Je fais la file en compagnie de touristes japonais et allemands pour entrer dans les luxuriants jardins d’Alcazar, un superbe ensemble palatial qui est inscrit au patrimoine mondial de l’UNESCO. À l’intérieur, je découvre les patios de la Monteria, de las Doncellas et de las Munecas. De magnifiques collections de tableaux, de statues et même d’éventails parsèment ces lieux aux murs ouvragés et aux voûtes supportées par de nombreuses colonnes. Plusieurs souverains espagnols vécurent au cœur de ces enceintes. La famille royale actuelle y a d’ailleurs toujours un appartement.

La célèbre cathédrale de Séville se trouve à quelques pas de là. Je tombe béate d’admiration devant le minaret historique de Giralda, une tour délicatement ciselée, témoin du règne des almohades musulmans sur cette partie de l’Espagne. Ma dernière visite sera à la Plaza España, qui a accueilli le tournage de l’épisode L’Attaque des clones du film Star Wars. Ce palais en brique et en marbre a été bâti pour l’exposition ibéro-américaine de 1929. Il est aujourd’hui un symbole incontournable de la ville. L’architecture de l’endroit reflète un ensemble d’influences mauresques, gothiques et de style Renaissance. Mais ce sont les céramiques peintes de bleu qui donnent à la Plaza España ce cachet inoubliable d’une andalousie aux racines méditerranéennes.

Ma soif de découvertes me mène maintenant à Grenade. La ville se dévoile sur fond de montagnes de la Sierra Nevada. Ici, on palpe dans l’air les origines arabes de la cité qui compte aujourd’hui 288,000 habitants. la circulation y est dense, les rues sont majoritairement à sens unique. Je relègue rapidement mon auto dans un stationnement public. Je compte pleinement profiter des attraits de cet endroit longtemps convoité par mon imaginaire.

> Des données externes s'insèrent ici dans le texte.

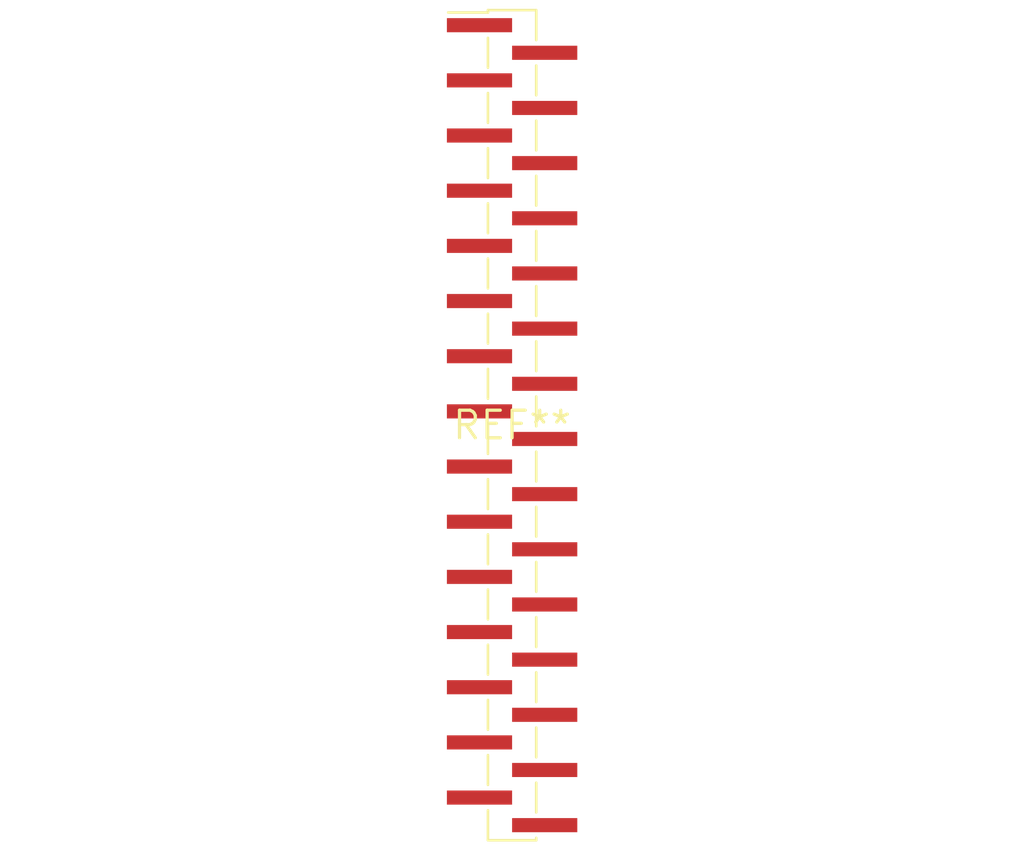
<source format=kicad_pcb>
(kicad_pcb (version 20240108) (generator pcbnew)

  (general
    (thickness 1.6)
  )

  (paper "A4")
  (layers
    (0 "F.Cu" signal)
    (31 "B.Cu" signal)
    (32 "B.Adhes" user "B.Adhesive")
    (33 "F.Adhes" user "F.Adhesive")
    (34 "B.Paste" user)
    (35 "F.Paste" user)
    (36 "B.SilkS" user "B.Silkscreen")
    (37 "F.SilkS" user "F.Silkscreen")
    (38 "B.Mask" user)
    (39 "F.Mask" user)
    (40 "Dwgs.User" user "User.Drawings")
    (41 "Cmts.User" user "User.Comments")
    (42 "Eco1.User" user "User.Eco1")
    (43 "Eco2.User" user "User.Eco2")
    (44 "Edge.Cuts" user)
    (45 "Margin" user)
    (46 "B.CrtYd" user "B.Courtyard")
    (47 "F.CrtYd" user "F.Courtyard")
    (48 "B.Fab" user)
    (49 "F.Fab" user)
    (50 "User.1" user)
    (51 "User.2" user)
    (52 "User.3" user)
    (53 "User.4" user)
    (54 "User.5" user)
    (55 "User.6" user)
    (56 "User.7" user)
    (57 "User.8" user)
    (58 "User.9" user)
  )

  (setup
    (pad_to_mask_clearance 0)
    (pcbplotparams
      (layerselection 0x00010fc_ffffffff)
      (plot_on_all_layers_selection 0x0000000_00000000)
      (disableapertmacros false)
      (usegerberextensions false)
      (usegerberattributes false)
      (usegerberadvancedattributes false)
      (creategerberjobfile false)
      (dashed_line_dash_ratio 12.000000)
      (dashed_line_gap_ratio 3.000000)
      (svgprecision 4)
      (plotframeref false)
      (viasonmask false)
      (mode 1)
      (useauxorigin false)
      (hpglpennumber 1)
      (hpglpenspeed 20)
      (hpglpendiameter 15.000000)
      (dxfpolygonmode false)
      (dxfimperialunits false)
      (dxfusepcbnewfont false)
      (psnegative false)
      (psa4output false)
      (plotreference false)
      (plotvalue false)
      (plotinvisibletext false)
      (sketchpadsonfab false)
      (subtractmaskfromsilk false)
      (outputformat 1)
      (mirror false)
      (drillshape 1)
      (scaleselection 1)
      (outputdirectory "")
    )
  )

  (net 0 "")

  (footprint "PinHeader_1x30_P1.27mm_Vertical_SMD_Pin1Left" (layer "F.Cu") (at 0 0))

)

</source>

Au sommet de la colline de la Sabika se profile l’Alhambra, dernier refuge des Maures d’Espagne et seul palais arabe du Moyen Âge encore intact. Deux mille deux cent mètres de remparts entourent cette forteresse au sein de laquelle se trouvent les joyaux architecturaux de l’époque nasride. Jardins ouvragés, palais grandioses, bains historiques et citadelles imposantes font de cet ensemble majestueux un des endroits les plus visités au monde.

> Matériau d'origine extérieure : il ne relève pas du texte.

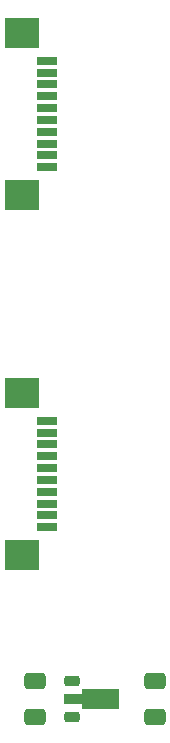
<source format=gbr>
%TF.GenerationSoftware,KiCad,Pcbnew,8.0.3-8.0.3-0~ubuntu22.04.1*%
%TF.CreationDate,2024-10-28T10:55:12+03:00*%
%TF.ProjectId,PM-Debug_v0.0.1,504d2d44-6562-4756-975f-76302e302e31,rev?*%
%TF.SameCoordinates,Original*%
%TF.FileFunction,Paste,Top*%
%TF.FilePolarity,Positive*%
%FSLAX46Y46*%
G04 Gerber Fmt 4.6, Leading zero omitted, Abs format (unit mm)*
G04 Created by KiCad (PCBNEW 8.0.3-8.0.3-0~ubuntu22.04.1) date 2024-10-28 10:55:12*
%MOMM*%
%LPD*%
G01*
G04 APERTURE LIST*
G04 Aperture macros list*
%AMRoundRect*
0 Rectangle with rounded corners*
0 $1 Rounding radius*
0 $2 $3 $4 $5 $6 $7 $8 $9 X,Y pos of 4 corners*
0 Add a 4 corners polygon primitive as box body*
4,1,4,$2,$3,$4,$5,$6,$7,$8,$9,$2,$3,0*
0 Add four circle primitives for the rounded corners*
1,1,$1+$1,$2,$3*
1,1,$1+$1,$4,$5*
1,1,$1+$1,$6,$7*
1,1,$1+$1,$8,$9*
0 Add four rect primitives between the rounded corners*
20,1,$1+$1,$2,$3,$4,$5,0*
20,1,$1+$1,$4,$5,$6,$7,0*
20,1,$1+$1,$6,$7,$8,$9,0*
20,1,$1+$1,$8,$9,$2,$3,0*%
%AMFreePoly0*
4,1,9,3.862500,-0.866500,0.737500,-0.866500,0.737500,-0.450000,-0.737500,-0.450000,-0.737500,0.450000,0.737500,0.450000,0.737500,0.866500,3.862500,0.866500,3.862500,-0.866500,3.862500,-0.866500,$1*%
G04 Aperture macros list end*
%ADD10RoundRect,0.225000X-0.425000X-0.225000X0.425000X-0.225000X0.425000X0.225000X-0.425000X0.225000X0*%
%ADD11FreePoly0,0.000000*%
%ADD12RoundRect,0.250000X0.650000X-0.412500X0.650000X0.412500X-0.650000X0.412500X-0.650000X-0.412500X0*%
%ADD13R,1.803400X0.635000*%
%ADD14R,2.997200X2.590800*%
G04 APERTURE END LIST*
D10*
%TO.C,U1*%
X109810000Y-117880000D03*
D11*
X109897500Y-119380000D03*
D10*
X109810000Y-120880000D03*
%TD*%
D12*
%TO.C,C2*%
X116840000Y-120942500D03*
X116840000Y-117817500D03*
%TD*%
D13*
%TO.C,J1*%
X107696000Y-65350009D03*
X107696000Y-66350007D03*
X107696000Y-67350005D03*
X107696000Y-68350003D03*
X107696000Y-69350001D03*
X107696000Y-70349999D03*
X107696000Y-71349997D03*
X107696000Y-72349995D03*
X107696000Y-73349993D03*
X107696000Y-74349991D03*
D14*
X105525999Y-62999998D03*
X105525999Y-76700002D03*
%TD*%
D12*
%TO.C,C1*%
X106680000Y-120942500D03*
X106680000Y-117817500D03*
%TD*%
D13*
%TO.C,J3*%
X107696000Y-95830009D03*
X107696000Y-96830007D03*
X107696000Y-97830005D03*
X107696000Y-98830003D03*
X107696000Y-99830001D03*
X107696000Y-100829999D03*
X107696000Y-101829997D03*
X107696000Y-102829995D03*
X107696000Y-103829993D03*
X107696000Y-104829991D03*
D14*
X105525999Y-93479998D03*
X105525999Y-107180002D03*
%TD*%
M02*

</source>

Pour comprendre pleinement les racines arabes de la ville , il faut visiter le quartier d’Albaicin qui se dresse sur la colline faisant face à l’Alhambra. De nombreuses familles nord-africaines venues chercher une vie meilleure y ont d’ailleurs élu domicile. Je m’arrête dans un troquet pour acheter des sucreries dégoulinantes de miel. J’ai momentanément l’impression de me retrouver au sein d’une médina du Maroc, l’Europe semble très loin… Mes pas me mènent jusqu’au mirador de San Nicolas. Des hippies y vendent des colifichets étalés sur le sol, des amoureux s’embrassent passionnément. Plus loin de grandes familles sont attablées dans deux restaurants plein à craquer. Les enfants crient, le brouhaha est total. Ça sent la viande grillée, l’ail et le citron. Au bas de la côte, un homme offre aux touristes de calligraphier leurs noms en arabe classique. Les gens le regardent tracer ces arabesques délicates, témoins d’une époque où la culture mauresque rayonnait à Grenade.

Nerja, ville balnéaire,
dernière étape de ma tournée

À première vue, Nerja apparaît comme une ville très touristique, sans grand charme. Dans ses ruelles se baladent des hordes de touristes britanniques. Pourtant je m’y plais. Il y règne une ambiance sympathique de camp de vacances particulière à la Costa Del Sol. Sur le flanc d’une falaise se trouve le Balcon de Europa, qui s’ouvre sur la Méditerranée scintillant tout autour. Partout déambulent des vacanciers de bonne humeur. Les plages qui bordent la ville invitent au farniente. Je passe mon après-midi à lire et rêvasser dans une petite crique pratiquement déserte. Le propriétaire du sympathique Hostal Miguel où je loge m’affirme que Nerja est un petit bijou, où il fait bon de vivre à longueur d’année. Les chaussures remplies encore de sable tiède, je me laisse convaincre sans trop de difficultés. Car à la veille de mon départ, je me sens bel et bien ensorcelée par le charme de cette douce andalousie effleurée trop rapidement.

« Ce n’est qu’un au revoir » me vois-je déclarer solennellement au reflet bronzé que me renvoie le miroir.